Essential Skills of Communicating
"He was one of our top performers. Everyone loved working with him. So why is he failing as a manager?"
It seems like a logical step. Take your top performers and promote them into management positions. Have them transfer their individual style and success to the whole team. It can work, but it usually doesn’t. Why not? Because…
Great contributors do not automatically make great leaders.
Our experience has proven that the skills required to perform as an individual are fundamentally different from the skills critical to leading a team.
For over 20 years, Vital Learning’s Supervision Series has helped thousands of organizations equip managers with the tools they need to succeed. We know that managers who don’t have the skills required to lead will have a negative impact well beyond their work teams. In fact, their failure can limit the success of an entire organization.

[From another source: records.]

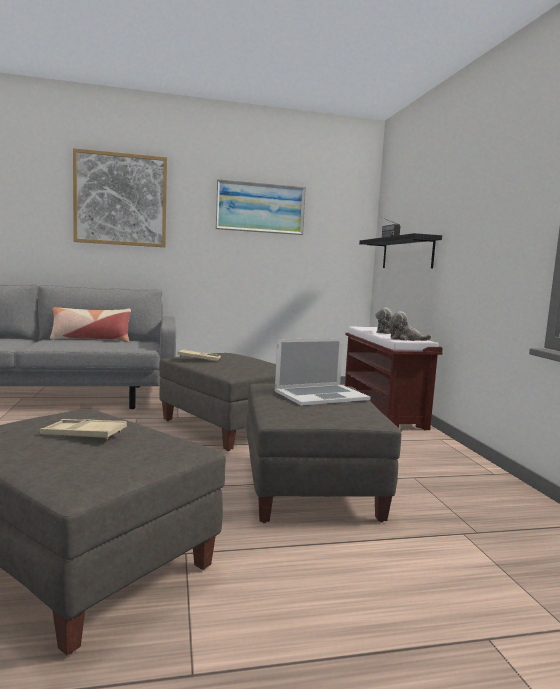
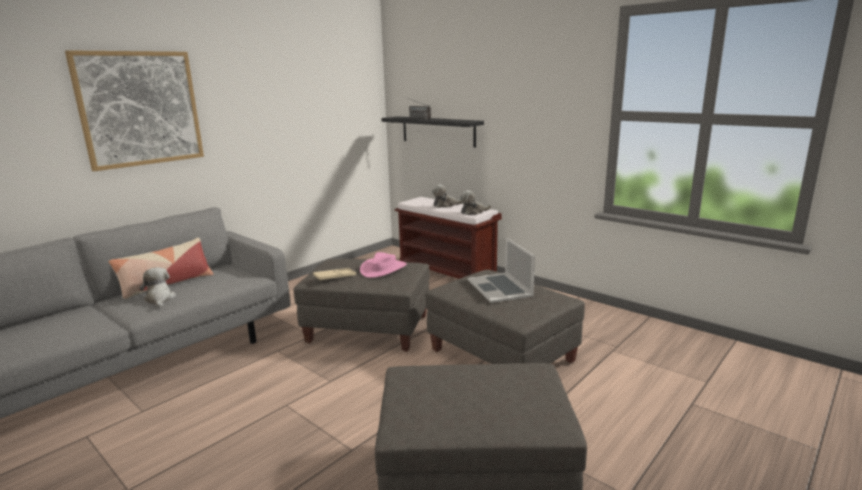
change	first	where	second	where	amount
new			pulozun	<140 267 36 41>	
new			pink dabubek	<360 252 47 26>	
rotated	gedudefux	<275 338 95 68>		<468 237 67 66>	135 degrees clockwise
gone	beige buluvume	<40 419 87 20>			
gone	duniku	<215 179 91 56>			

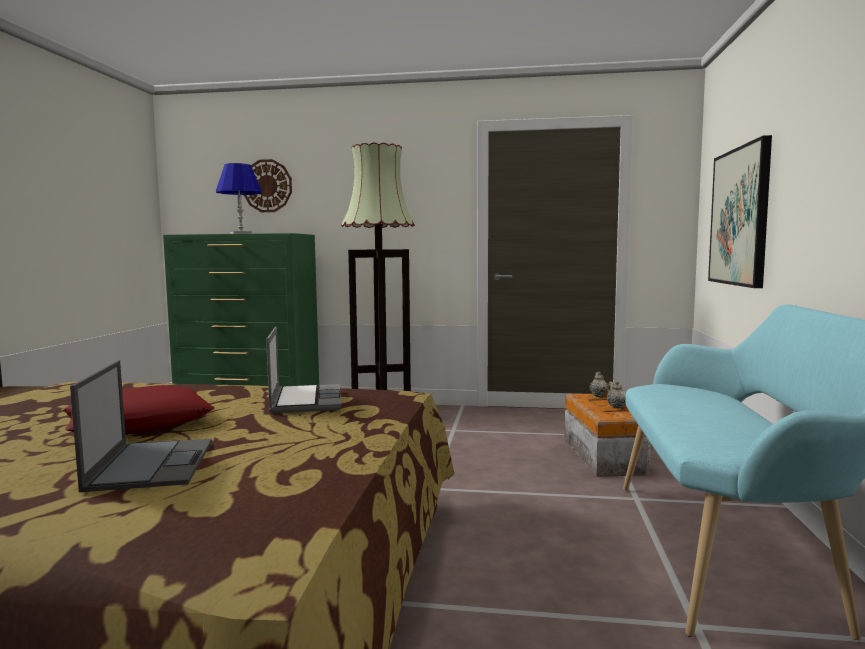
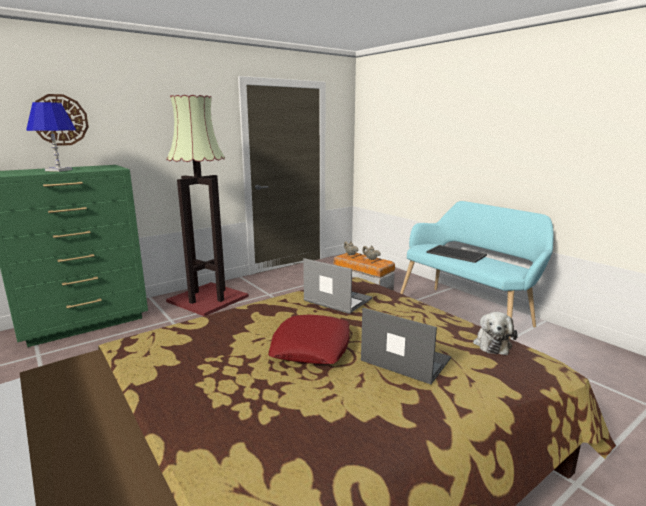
change	first	where	second	where	amount
new			buluvume	<426 245 61 18>	
new			pulozun	<473 312 45 43>	
gone	duniku	<708 135 64 153>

The management skill level of first-line managers affects team member retention, overall productivity, even profitability. It’s the relationship between team leader and team member that’s critical to the success of an organization. And a strong relationship, built on mutual trust and respect, begins with effective communication.
Essential Skills of Communicating (ESC)
provides the tools necessary to develop clear, concise messages. Focusing on communication as a two-way process, the program can help even experienced managers improve their messages by making them clear, well organized and aimed at the needs and interests of the listener. By developing the essential skills of communicating, managers improve relations with their team members and increase productivity.
Program Description
Essential Skills of Communicating
Helps managers learn the latest techniques in developing effective communication skills - improving their performance and increasing the productivity of the team and the organization. Throughout the workshop, managers will review video presentations and case studies, participant in group discussions, practice new skills, and receive immediate feedback. Managers leave with implementations tools, troubleshooting guides and additional resources to help them apply the skills they have learned on the job. The 4-5 hour workshop is designed for 6-18 participants and includes the following:
Create a Climate of Open Communication
The foundation of good communication is openness. The manager’s role is to support an environment that encourages the free exchange of open, honest communication.
Impact
Managers and team leaders will be able to:
See that communication is a two-way process.
Construct clear, concise messages in the interest of the listener.
Manage nonverbal behaviors to reinforce the intent of messages.
Listen actively to improve communication.
Create a climate of open communication, which increases team members’ motivation and commitment.
Design Clear, Concise Messages
Develop messages that avoid complex and pompous language. Learn to logically organize messages and aim them at the listener’s interests.
Manage Nonverbal Behaviors Effectively
Understanding nonverbal factors, such as voice tone, intonation and gestures, is an important part of effective communication.
Listen to Communicate
Effective communication is a two-way process. Managers learn the importance of active listening and the role of responding appropriately by reflecting, probing, supporting, and advising.
Course Materials
Facilitator Guide
- Complete instructions on how to conduct the workshop.
- Explanatory text for the trainer, sample trainer narrative, transcripts of video segments and facilitation notes.
- Facilitator Resource CD-ROM containing PowerPoint presentation, additional resources, and reproducible pages from the facilitator guide as well as entire participant workbook.
Participant Workbook
- Exercises, forms, skill practice aids, and a video synopsis.
- Job Aids section with tools and resources for applying the skills learned in the workshop.
- Memory Jogger Card providing a handy reminder of the workshop’s skill points.
Video
- Introduction followed by a scenario displaying positive use of the skills discussed in the program.
- Video segments focusing on modeling positive behaviors for skill practices.
- Scenarios in both office and industrial settings.